Her şeyden önce bu durumları ‘ayıp’ olarak nitelendiriyorum. Gerçekten bu ayıptan kurtulmamız gerektiği kanaatindeyim.

Bazı yerlerde tren raylarındaki somun ve cıvataların da söküldüğü yolunda haberler yaygın medyada yer aldı. Hatta bu yüzden trenlerin devrildiğine dikkat çekildi. Geçen yıl sanıyorum Kayseri yakınlarında meydana gelen tren kazasının nedeni de raylardan sökülen somunlardı veya basın öyle nitelendirmişti.

Bu haberler sadece bölgemizde bu tür üzücü olayların yaşanmadığının göstergesidir. Zaten Batman’ı örnek verirken, sadece bir kentle medeniyetin yakalanamayacağını tahmin edersiniz.

Gelişmiş, diğer tabirle muasır medeniyet seviyesini yakalamış dünya ülkelerinin hiçbirinde trenlere taş atılmadığını biliyorum…’

Evet, başka yazılarımda Batman, Diyarbakır ve Bismil’de trenlerin geçtiği mahalleler ile köylerde özel bilinçlendirme çalışmaların yapılmasını, bildiri ve broşürlerin dağıtılmasını öneriyordum. İmamların hutbelerde, öğretmenlerin okullarda trenlere taş atılması meselesi ile ilgili olarak bilinçlendirme çalışmaları yapmaları gerektiği konusundaki görüşlerimin hala arkasındayım.
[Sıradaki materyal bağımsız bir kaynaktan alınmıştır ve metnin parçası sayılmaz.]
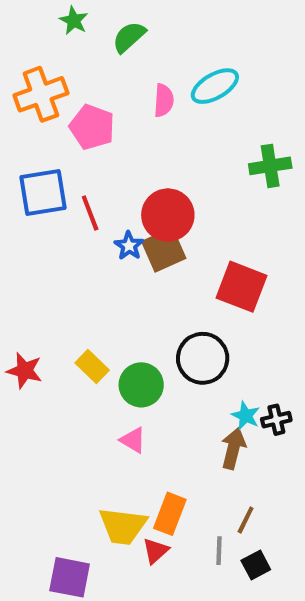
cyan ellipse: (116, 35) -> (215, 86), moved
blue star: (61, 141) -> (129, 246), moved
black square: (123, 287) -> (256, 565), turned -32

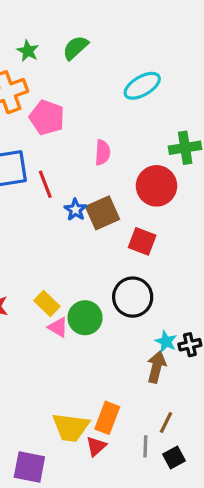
green star: (74, 21) -> (28, 51), moved
pink semicircle: (164, 100) -> (102, 153), moved
red circle: (168, 215) -> (157, 186), moved
red square: (242, 287) -> (142, 241), moved, size x0.7
pink triangle: (133, 440) -> (58, 327), moved

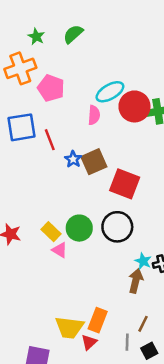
cyan ellipse: (142, 86) -> (110, 92), moved
red circle: (157, 186) -> (134, 106), moved
red square: (142, 241) -> (125, 184), size x1.4
green circle: (85, 318) -> (79, 228), moved

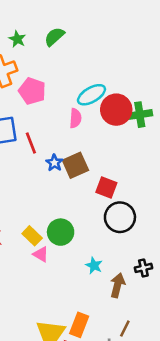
red square: (125, 184) -> (106, 188), size x0.7
black circle: (117, 227) -> (120, 217), moved
cyan star: (143, 261) -> (94, 265), moved

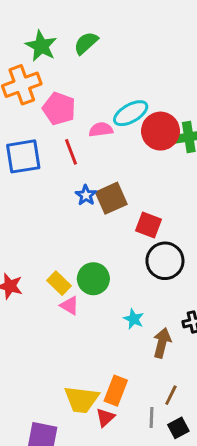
green star: (17, 39) -> (41, 46), size x1.5
pink semicircle: (75, 118) -> (101, 130), moved, turned -102
red line: (31, 143) -> (71, 152), moved

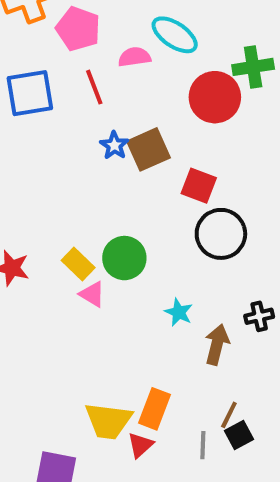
cyan ellipse: (131, 113) -> (175, 35), turned 64
red circle: (160, 131) -> (215, 97), moved
black square: (178, 428) -> (239, 435), moved

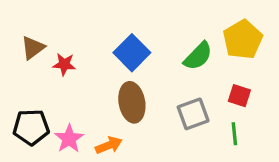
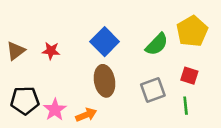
brown triangle: (33, 48) -> (16, 51), moved

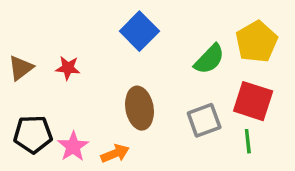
blue square: (105, 42) -> (139, 31), moved
red square: (189, 76) -> (253, 101), size x1.6

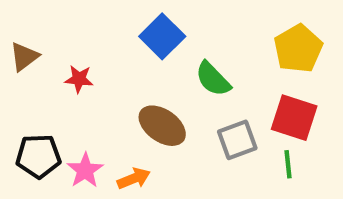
green semicircle: (209, 59) -> (213, 79), moved, turned 92
brown triangle: (21, 68) -> (24, 57), moved
brown ellipse: (139, 108) -> (162, 126), turned -45

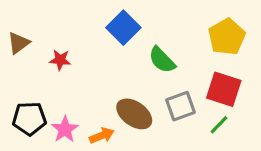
brown ellipse: (162, 126) -> (134, 114), moved
green line: (288, 164) -> (219, 125), turned 50

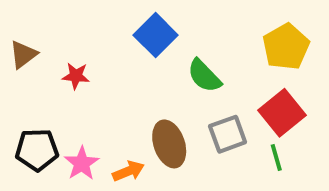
red square: (224, 89) -> (282, 113), turned 33
brown ellipse: (134, 114) -> (169, 144), turned 36
green line: (219, 125) -> (276, 158), turned -60

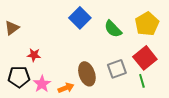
red star: (76, 76) -> (34, 55), moved
green semicircle: (204, 76) -> (113, 29), moved

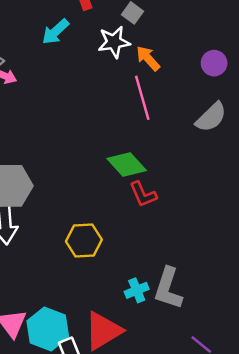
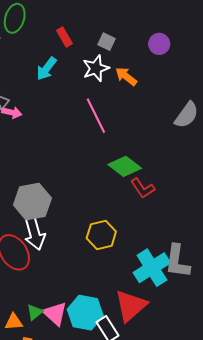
purple circle: (214, 63) -> (159, 44), moved
pink line: (142, 98) -> (96, 116), moved
cyan cross: (137, 290) -> (152, 268), size x1.8

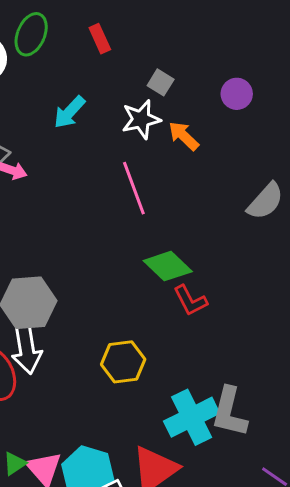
red rectangle: (65, 37) -> (100, 39), moved

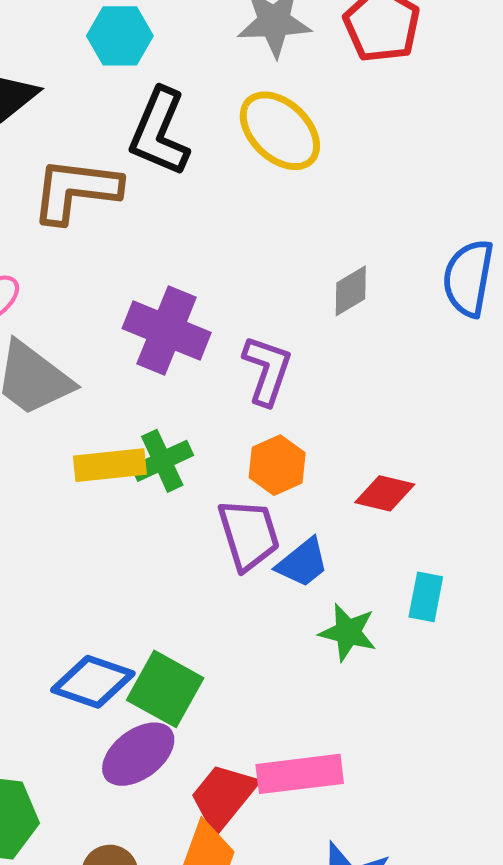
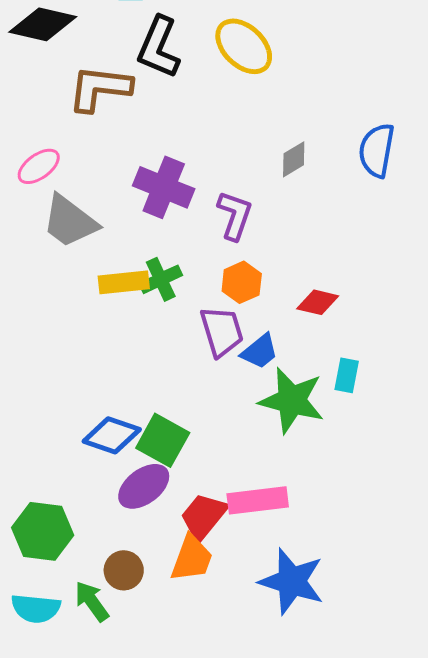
green star: (348, 632) -> (292, 400), size x1.6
Ayrıca trenlere mobese sistemi kurulması, taş atanların tespiti için çalışmalar ve ailelerine cezai yaptırımlar üzerinde de durmuştum.

Önerilerim dikkate alınsaydı, trenlere taş atılma ayıbı hala yaşanmayacaktı…

TCDD yetkililerinin trenlere taş atılmasını engellemeye yönelik ne gibi tedbirler aldıklarını gerçekten bilmiyorum. Ancak bir basın mensubu olarak aldıkları herhangi bir tedbir konusunda bilgi sahibi olmadığımı belirteyim.

Bu ilkelliğe artık son verilmelidir…

O trenlerde seyahat edenler uzaylılar değil, bizleriz, toplumumuzun fertleridirler. Artık bu utanç verici, ilkel dürtülere son verilmelidir. Güvenle seyahat edebilmemiz için gerekli etkin tedbirlerin alınması dileğimle.